A panel of young lawyers explored the basic law firm management, structure, disputes and succession planning issues that arise when starting a private practice.
Here are the top tips from the program:
Create an Operating Agreement
When launching a firm with more than one person, be sure to draft an operating agreement that delineates the roles and responsibilities of each manager, compensation distribution and buy/sell terms in advance. The operating agreement should designate the manager in charge of hiring, firing and leasing, how revenue and expenses will be allocated among partners, who decides what happens when the entity needs funding and what happens to equity distribution when a partner joins.
Know the Different Business Structures
There are several key differences between an LLC and S Corp.
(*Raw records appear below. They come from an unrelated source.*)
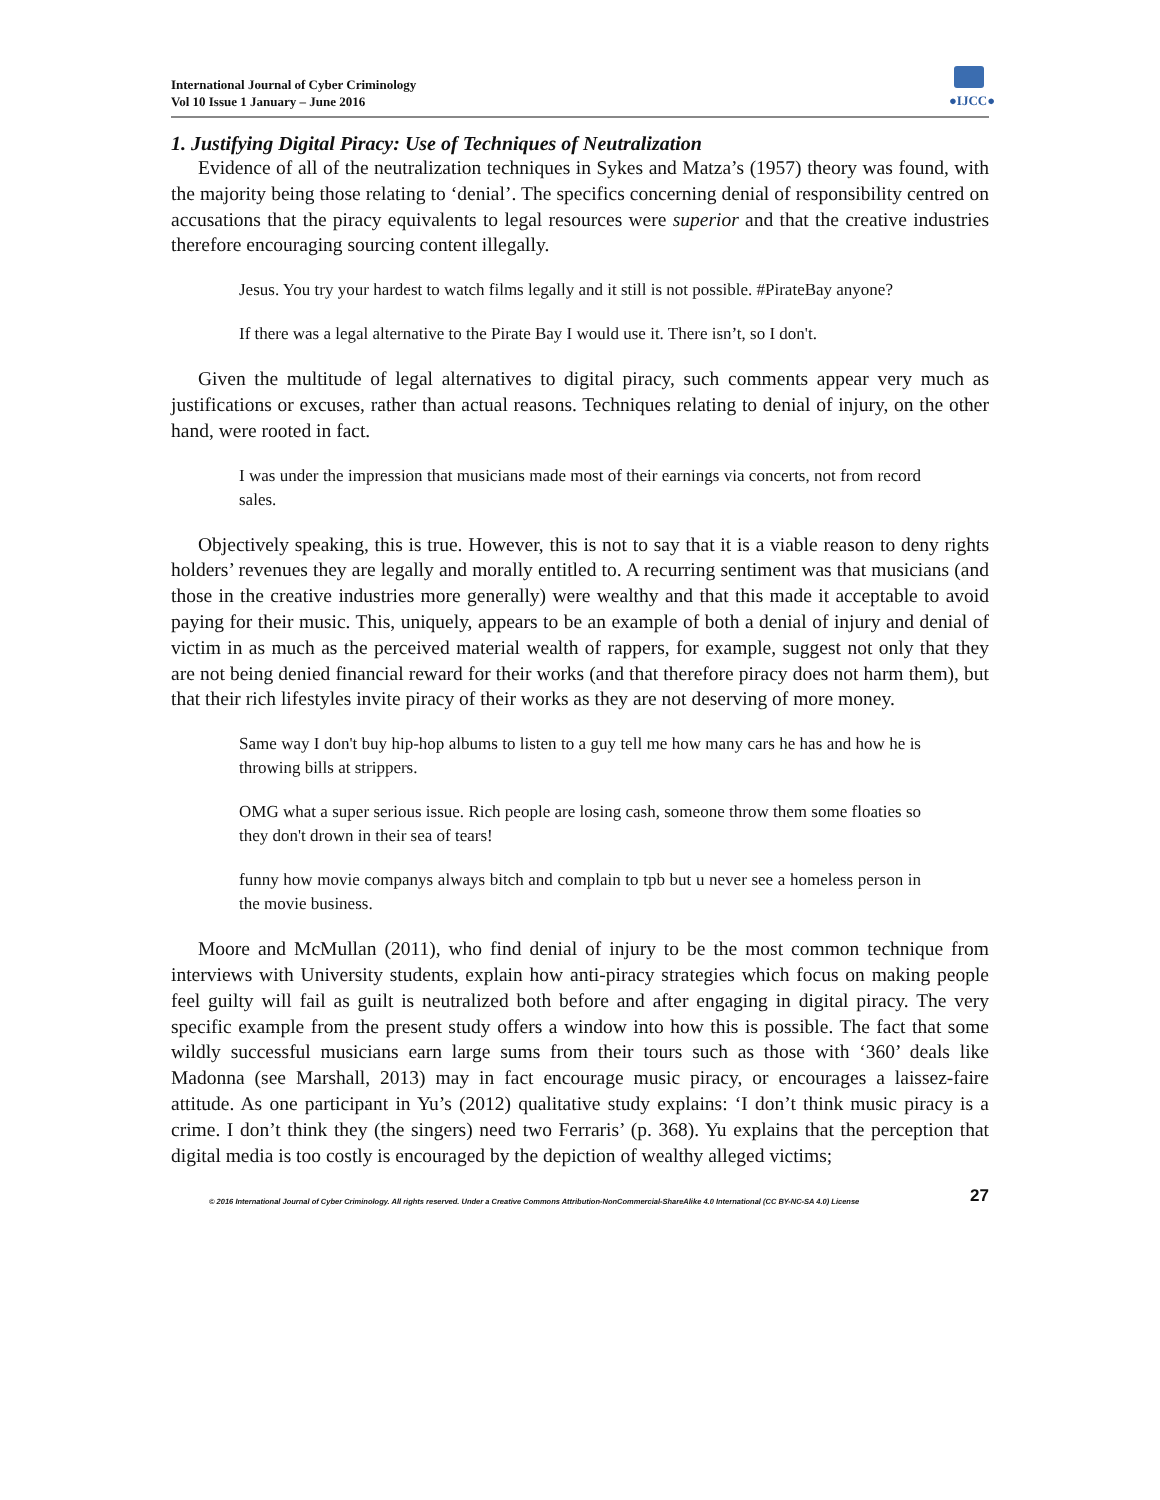International Journal of Cyber Criminology
Vol 10 Issue 1 January – June 2016
●IJCC●
1. Justifying Digital Piracy: Use of Techniques of Neutralization
Evidence of all of the neutralization techniques in Sykes and Matza’s (1957) theory was found, with the majority being those relating to ‘denial’. The specifics concerning denial of responsibility centred on accusations that the piracy equivalents to legal resources were superior and that the creative industries therefore encouraging sourcing content illegally.
Jesus. You try your hardest to watch films legally and it still is not possible. #PirateBay anyone?
If there was a legal alternative to the Pirate Bay I would use it. There isn’t, so I don't.
Given the multitude of legal alternatives to digital piracy, such comments appear very much as justifications or excuses, rather than actual reasons. Techniques relating to denial of injury, on the other hand, were rooted in fact.
I was under the impression that musicians made most of their earnings via concerts, not from record sales.
Objectively speaking, this is true. However, this is not to say that it is a viable reason to deny rights holders’ revenues they are legally and morally entitled to. A recurring sentiment was that musicians (and those in the creative industries more generally) were wealthy and that this made it acceptable to avoid paying for their music. This, uniquely, appears to be an example of both a denial of injury and denial of victim in as much as the perceived material wealth of rappers, for example, suggest not only that they are not being denied financial reward for their works (and that therefore piracy does not harm them), but that their rich lifestyles invite piracy of their works as they are not deserving of more money.
Same way I don't buy hip-hop albums to listen to a guy tell me how many cars he has and how he is throwing bills at strippers.
OMG what a super serious issue. Rich people are losing cash, someone throw them some floaties so they don't drown in their sea of tears!
funny how movie companys always bitch and complain to tpb but u never see a homeless person in the movie business.
Moore and McMullan (2011), who find denial of injury to be the most common technique from interviews with University students, explain how anti-piracy strategies which focus on making people feel guilty will fail as guilt is neutralized both before and after engaging in digital piracy. The very specific example from the present study offers a window into how this is possible. The fact that some wildly successful musicians earn large sums from their tours such as those with ‘360’ deals like Madonna (see Marshall, 2013) may in fact encourage music piracy, or encourages a laissez-faire attitude. As one participant in Yu’s (2012) qualitative study explains: ‘I don’t think music piracy is a crime. I don’t think they (the singers) need two Ferraris’ (p. 368). Yu explains that the perception that digital media is too costly is encouraged by the depiction of wealthy alleged victims;
© 2016 International Journal of Cyber Criminology. All rights reserved. Under a Creative Commons Attribution-NonCommercial-ShareAlike 4.0 International (CC BY-NC-SA 4.0) License 27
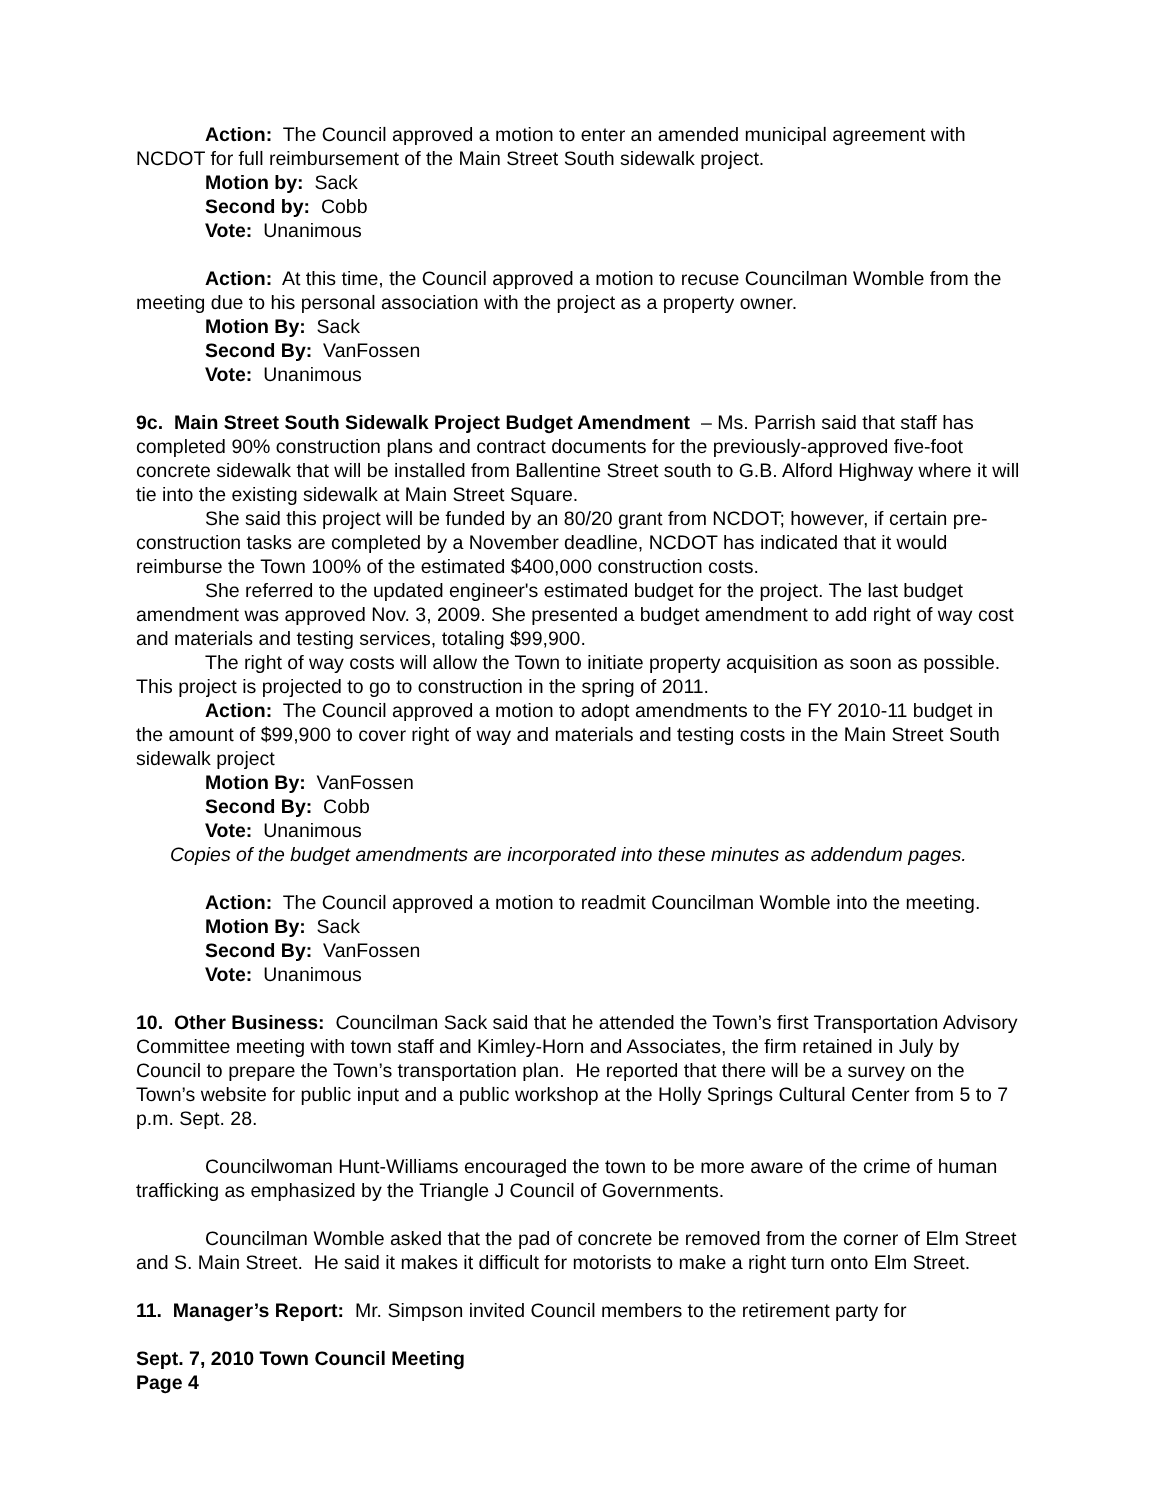Action: The Council approved a motion to enter an amended municipal agreement with NCDOT for full reimbursement of the Main Street South sidewalk project.
Motion by: Sack
Second by: Cobb
Vote: Unanimous
Action: At this time, the Council approved a motion to recuse Councilman Womble from the meeting due to his personal association with the project as a property owner.
Motion By: Sack
Second By: VanFossen
Vote: Unanimous
9c. Main Street South Sidewalk Project Budget Amendment – Ms. Parrish said that staff has completed 90% construction plans and contract documents for the previously-approved five-foot concrete sidewalk that will be installed from Ballentine Street south to G.B. Alford Highway where it will tie into the existing sidewalk at Main Street Square.
She said this project will be funded by an 80/20 grant from NCDOT; however, if certain pre-construction tasks are completed by a November deadline, NCDOT has indicated that it would reimburse the Town 100% of the estimated $400,000 construction costs.
She referred to the updated engineer's estimated budget for the project. The last budget amendment was approved Nov. 3, 2009. She presented a budget amendment to add right of way cost and materials and testing services, totaling $99,900.
The right of way costs will allow the Town to initiate property acquisition as soon as possible. This project is projected to go to construction in the spring of 2011.
Action: The Council approved a motion to adopt amendments to the FY 2010-11 budget in the amount of $99,900 to cover right of way and materials and testing costs in the Main Street South sidewalk project
Motion By: VanFossen
Second By: Cobb
Vote: Unanimous
Copies of the budget amendments are incorporated into these minutes as addendum pages.
Action: The Council approved a motion to readmit Councilman Womble into the meeting.
Motion By: Sack
Second By: VanFossen
Vote: Unanimous
10. Other Business: Councilman Sack said that he attended the Town’s first Transportation Advisory Committee meeting with town staff and Kimley-Horn and Associates, the firm retained in July by Council to prepare the Town’s transportation plan. He reported that there will be a survey on the Town’s website for public input and a public workshop at the Holly Springs Cultural Center from 5 to 7 p.m. Sept. 28.
Councilwoman Hunt-Williams encouraged the town to be more aware of the crime of human trafficking as emphasized by the Triangle J Council of Governments.
Councilman Womble asked that the pad of concrete be removed from the corner of Elm Street and S. Main Street. He said it makes it difficult for motorists to make a right turn onto Elm Street.
11. Manager’s Report: Mr. Simpson invited Council members to the retirement party for
Sept. 7, 2010 Town Council Meeting
Page 4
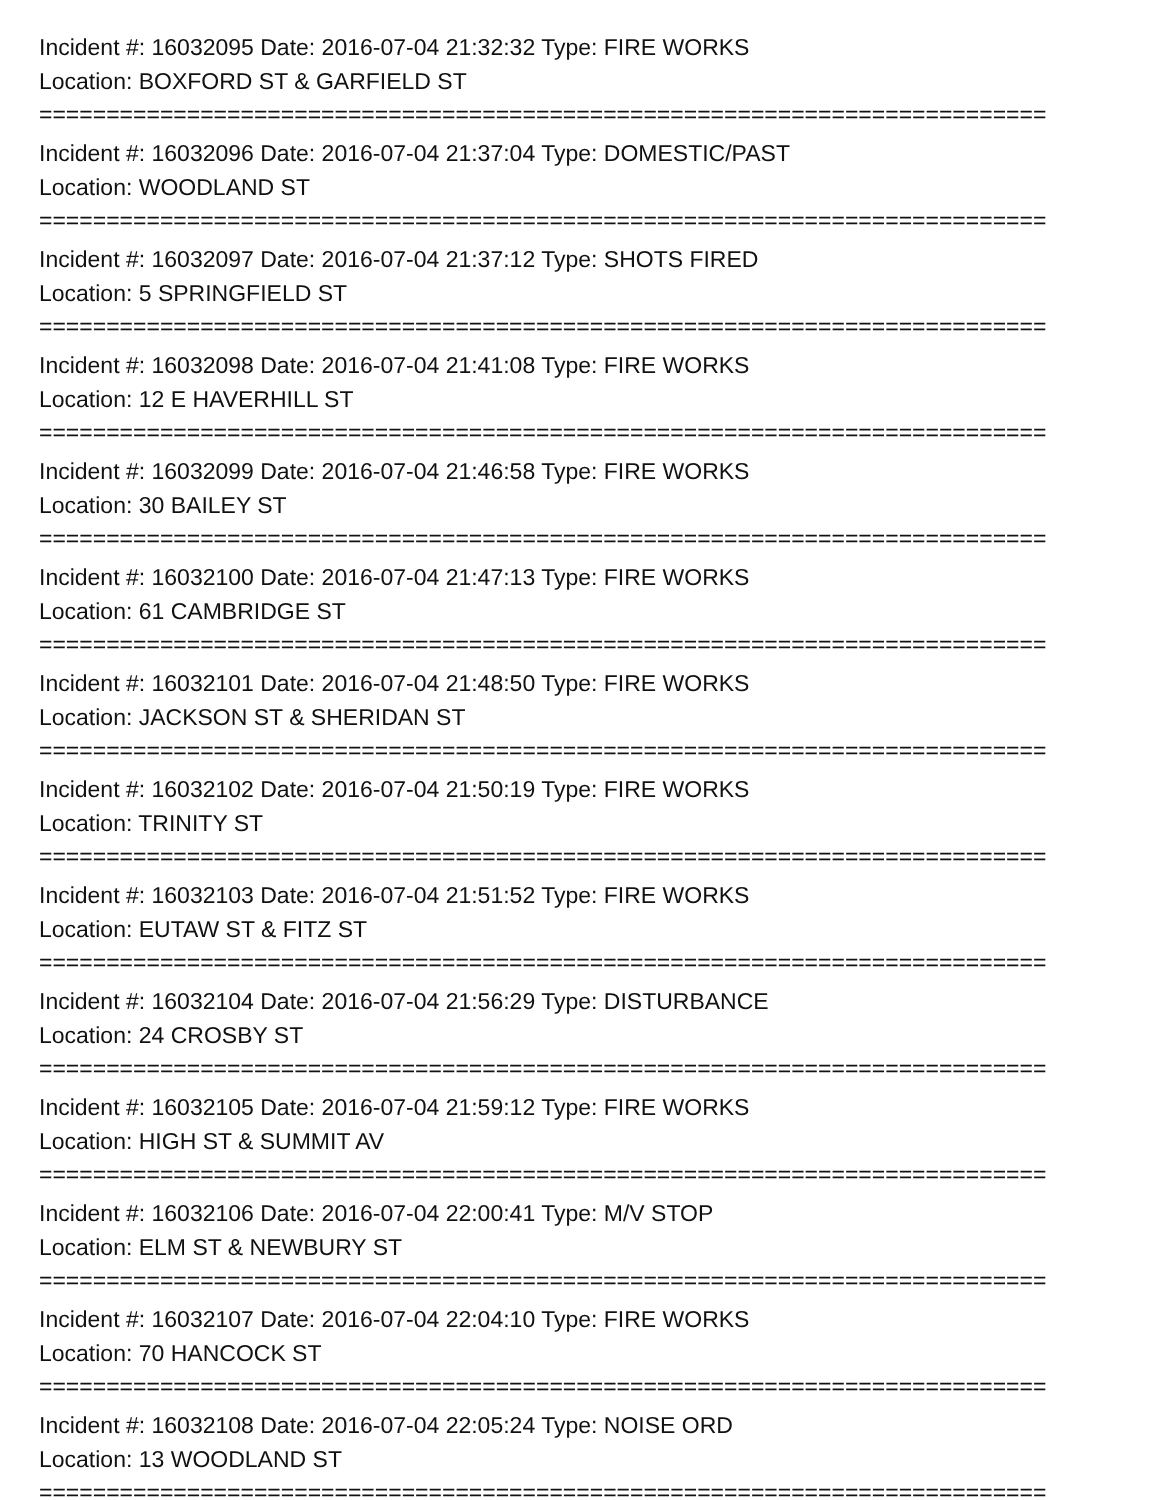Incident #: 16032095 Date: 2016-07-04 21:32:32 Type: FIRE WORKS
Location: BOXFORD ST & GARFIELD ST
===========================================================================
Incident #: 16032096 Date: 2016-07-04 21:37:04 Type: DOMESTIC/PAST
Location: WOODLAND ST
===========================================================================
Incident #: 16032097 Date: 2016-07-04 21:37:12 Type: SHOTS FIRED
Location: 5 SPRINGFIELD ST
===========================================================================
Incident #: 16032098 Date: 2016-07-04 21:41:08 Type: FIRE WORKS
Location: 12 E HAVERHILL ST
===========================================================================
Incident #: 16032099 Date: 2016-07-04 21:46:58 Type: FIRE WORKS
Location: 30 BAILEY ST
===========================================================================
Incident #: 16032100 Date: 2016-07-04 21:47:13 Type: FIRE WORKS
Location: 61 CAMBRIDGE ST
===========================================================================
Incident #: 16032101 Date: 2016-07-04 21:48:50 Type: FIRE WORKS
Location: JACKSON ST & SHERIDAN ST
===========================================================================
Incident #: 16032102 Date: 2016-07-04 21:50:19 Type: FIRE WORKS
Location: TRINITY ST
===========================================================================
Incident #: 16032103 Date: 2016-07-04 21:51:52 Type: FIRE WORKS
Location: EUTAW ST & FITZ ST
===========================================================================
Incident #: 16032104 Date: 2016-07-04 21:56:29 Type: DISTURBANCE
Location: 24 CROSBY ST
===========================================================================
Incident #: 16032105 Date: 2016-07-04 21:59:12 Type: FIRE WORKS
Location: HIGH ST & SUMMIT AV
===========================================================================
Incident #: 16032106 Date: 2016-07-04 22:00:41 Type: M/V STOP
Location: ELM ST & NEWBURY ST
===========================================================================
Incident #: 16032107 Date: 2016-07-04 22:04:10 Type: FIRE WORKS
Location: 70 HANCOCK ST
===========================================================================
Incident #: 16032108 Date: 2016-07-04 22:05:24 Type: NOISE ORD
Location: 13 WOODLAND ST
===========================================================================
LLCs are companies of one or more people with flexible distributions, guaranteed payments treated as expenses and are taxed under a self-employment rate. On the other hand, S Corps must have no more than 100 shareholders and pro rata distributions. Under both structures, the owners bear no personal liability.
Be Mindful of Tax Considerations
Know the different tax implications for sole proprietorships and partnerships. Tax filings for sole proprietorships are relatively simple, with no sperate business tax income required, balance sheet disclosures or W-2 wages paid to the business owner. Partnerships must pay self-employment taxes and include a balance sheet for revenue over $250,000.
Have Your Affairs in Order
If you employ people, be responsible in your management of the business and expenses. Your employees rely on you for their livelihood. Don’t make business decisions that would jeopardize their jobs.
Learn to Market Yourself Ethically
Networking is an important part of building your firm. All businesses need revenue to thrive, especially in the early stages. Make connections with your colleagues to develop a client base and get referrals.